→ **Task objective**
Could each record be restated word for word?

→ **Source data**

□ □ □ □

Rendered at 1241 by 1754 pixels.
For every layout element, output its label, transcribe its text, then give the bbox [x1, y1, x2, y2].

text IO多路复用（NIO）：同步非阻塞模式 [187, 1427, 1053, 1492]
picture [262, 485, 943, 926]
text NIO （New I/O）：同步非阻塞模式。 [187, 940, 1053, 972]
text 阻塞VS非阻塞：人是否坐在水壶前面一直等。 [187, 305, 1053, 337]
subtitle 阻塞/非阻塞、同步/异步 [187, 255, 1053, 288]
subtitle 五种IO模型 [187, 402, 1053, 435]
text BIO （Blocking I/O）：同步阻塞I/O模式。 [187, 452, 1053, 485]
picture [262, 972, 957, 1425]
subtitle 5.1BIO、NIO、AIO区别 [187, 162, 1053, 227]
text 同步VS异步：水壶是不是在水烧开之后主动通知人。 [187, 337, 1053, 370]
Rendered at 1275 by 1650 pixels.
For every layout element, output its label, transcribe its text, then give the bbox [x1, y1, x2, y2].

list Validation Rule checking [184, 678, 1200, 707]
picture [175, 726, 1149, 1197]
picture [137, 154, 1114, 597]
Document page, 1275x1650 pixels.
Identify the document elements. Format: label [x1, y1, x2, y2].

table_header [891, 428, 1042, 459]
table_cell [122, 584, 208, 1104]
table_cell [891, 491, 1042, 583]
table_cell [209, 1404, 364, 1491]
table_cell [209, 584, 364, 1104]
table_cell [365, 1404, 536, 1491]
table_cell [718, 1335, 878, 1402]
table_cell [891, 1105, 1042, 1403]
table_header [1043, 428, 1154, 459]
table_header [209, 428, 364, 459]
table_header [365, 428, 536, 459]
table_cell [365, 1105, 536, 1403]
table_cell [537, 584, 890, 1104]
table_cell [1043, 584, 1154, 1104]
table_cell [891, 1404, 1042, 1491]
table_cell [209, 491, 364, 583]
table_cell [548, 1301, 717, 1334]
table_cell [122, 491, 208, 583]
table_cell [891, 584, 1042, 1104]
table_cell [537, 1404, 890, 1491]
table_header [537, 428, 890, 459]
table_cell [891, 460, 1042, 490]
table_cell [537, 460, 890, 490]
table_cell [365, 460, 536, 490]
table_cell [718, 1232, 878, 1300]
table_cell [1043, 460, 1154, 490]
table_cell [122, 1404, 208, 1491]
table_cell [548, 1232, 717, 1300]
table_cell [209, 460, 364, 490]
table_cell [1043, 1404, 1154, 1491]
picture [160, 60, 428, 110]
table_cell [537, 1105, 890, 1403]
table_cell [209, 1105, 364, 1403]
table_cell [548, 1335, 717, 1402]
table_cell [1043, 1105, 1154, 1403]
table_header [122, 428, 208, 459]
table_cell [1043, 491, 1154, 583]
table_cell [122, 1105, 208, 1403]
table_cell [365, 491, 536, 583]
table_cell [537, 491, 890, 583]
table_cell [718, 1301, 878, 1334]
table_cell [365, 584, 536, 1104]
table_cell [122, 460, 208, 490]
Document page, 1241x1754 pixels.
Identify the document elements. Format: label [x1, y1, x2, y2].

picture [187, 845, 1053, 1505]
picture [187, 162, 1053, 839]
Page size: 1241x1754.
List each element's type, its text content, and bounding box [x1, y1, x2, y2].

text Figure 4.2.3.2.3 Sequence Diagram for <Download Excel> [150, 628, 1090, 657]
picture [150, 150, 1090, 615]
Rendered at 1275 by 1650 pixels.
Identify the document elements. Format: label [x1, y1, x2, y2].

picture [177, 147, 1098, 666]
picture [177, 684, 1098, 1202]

□ □ □ □

→ **Output of the exercise**
Rendered at 1241 by 1754 pixels.
For every layout element, output its label, transcribe its text, then give the bbox [x1, y1, x2, y2].

text IO多路复用（NIO）：同步非阻塞模式 [187, 1427, 1053, 1492]
picture [262, 485, 943, 926]
text NIO （New I/O）：同步非阻塞模式。 [187, 940, 1053, 972]
text 阻塞VS非阻塞：人是否坐在水壶前面一直等。 [187, 305, 1053, 337]
subtitle 阻塞/非阻塞、同步/异步 [187, 255, 1053, 288]
subtitle 五种IO模型 [187, 402, 1053, 435]
text BIO （Blocking I/O）：同步阻塞I/O模式。 [187, 452, 1053, 485]
picture [262, 972, 957, 1425]
subtitle 5.1BIO、NIO、AIO区别 [187, 162, 1053, 227]
text 同步VS异步：水壶是不是在水烧开之后主动通知人。 [187, 337, 1053, 370]
Rendered at 1275 by 1650 pixels.
For every layout element, output its label, transcribe its text, then give the bbox [x1, y1, x2, y2].

list Validation Rule checking [184, 678, 1200, 707]
picture [175, 726, 1149, 1197]
picture [137, 154, 1114, 597]
Document page, 1275x1650 pixels.
Identify the document elements. Format: label [x1, y1, x2, y2].

table_header [891, 428, 1042, 459]
table_cell [122, 584, 208, 1104]
table_cell [891, 491, 1042, 583]
table_cell [209, 1404, 364, 1491]
table_cell [209, 584, 364, 1104]
table_cell [365, 1404, 536, 1491]
table_cell [718, 1335, 878, 1402]
table_cell [891, 1105, 1042, 1403]
table_header [1043, 428, 1154, 459]
table_header [209, 428, 364, 459]
table_header [365, 428, 536, 459]
table_cell [365, 1105, 536, 1403]
table_cell [537, 584, 890, 1104]
table_cell [1043, 584, 1154, 1104]
table_cell [891, 1404, 1042, 1491]
table_cell [209, 491, 364, 583]
table_cell [548, 1301, 717, 1334]
table_cell [122, 491, 208, 583]
table_cell [891, 584, 1042, 1104]
table_cell [537, 1404, 890, 1491]
table_header [537, 428, 890, 459]
table_cell [891, 460, 1042, 490]
table_cell [537, 460, 890, 490]
table_cell [365, 460, 536, 490]
table_cell [718, 1232, 878, 1300]
table_cell [1043, 460, 1154, 490]
table_cell [122, 1404, 208, 1491]
table_cell [548, 1232, 717, 1300]
table_cell [209, 460, 364, 490]
table_cell [1043, 1404, 1154, 1491]
picture [160, 60, 428, 110]
table_cell [537, 1105, 890, 1403]
table_cell [209, 1105, 364, 1403]
table_cell [548, 1335, 717, 1402]
table_cell [1043, 1105, 1154, 1403]
table_header [122, 428, 208, 459]
table_cell [1043, 491, 1154, 583]
table_cell [122, 1105, 208, 1403]
table_cell [365, 491, 536, 583]
table_cell [537, 491, 890, 583]
table_cell [718, 1301, 878, 1334]
table_cell [365, 584, 536, 1104]
table_cell [122, 460, 208, 490]
Document page, 1241x1754 pixels.
Identify the document elements. Format: label [x1, y1, x2, y2].

picture [187, 845, 1053, 1505]
picture [187, 162, 1053, 839]
Page size: 1241x1754.
List each element's type, its text content, and bounding box [x1, y1, x2, y2].

text Figure 4.2.3.2.3 Sequence Diagram for <Download Excel> [150, 628, 1090, 657]
picture [150, 150, 1090, 615]
Rendered at 1275 by 1650 pixels.
Identify the document elements. Format: label [x1, y1, x2, y2].

picture [177, 147, 1098, 666]
picture [177, 684, 1098, 1202]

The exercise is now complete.